_DESCRIPTION OF THE TASK:_
Below are some records; work out how many of their lines contain "APERTURE" and give the number only.
*** Opening AVAILABLE DATA ***
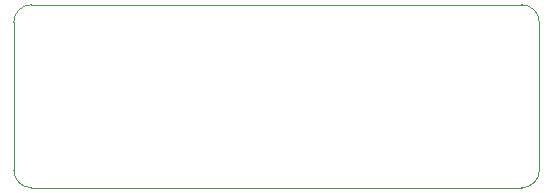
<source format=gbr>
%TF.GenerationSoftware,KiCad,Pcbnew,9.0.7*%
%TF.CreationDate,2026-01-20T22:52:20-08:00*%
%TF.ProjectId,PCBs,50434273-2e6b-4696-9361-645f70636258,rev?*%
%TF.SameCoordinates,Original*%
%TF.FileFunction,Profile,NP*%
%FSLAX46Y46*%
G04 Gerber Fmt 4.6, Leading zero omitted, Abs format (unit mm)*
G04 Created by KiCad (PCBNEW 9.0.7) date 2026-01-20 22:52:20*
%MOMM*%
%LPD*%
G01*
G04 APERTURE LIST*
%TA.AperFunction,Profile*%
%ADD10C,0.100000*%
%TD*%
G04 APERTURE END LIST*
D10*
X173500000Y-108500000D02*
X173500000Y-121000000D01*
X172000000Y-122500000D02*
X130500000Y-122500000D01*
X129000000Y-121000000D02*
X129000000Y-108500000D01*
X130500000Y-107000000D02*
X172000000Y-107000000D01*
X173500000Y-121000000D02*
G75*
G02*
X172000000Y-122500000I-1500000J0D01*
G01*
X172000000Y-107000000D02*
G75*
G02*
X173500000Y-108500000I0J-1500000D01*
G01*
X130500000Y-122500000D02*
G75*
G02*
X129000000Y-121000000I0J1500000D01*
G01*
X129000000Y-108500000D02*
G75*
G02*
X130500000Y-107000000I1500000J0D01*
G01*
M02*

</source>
*** Closing AVAILABLE DATA ***
_EXERCISE SOLUTION:_
2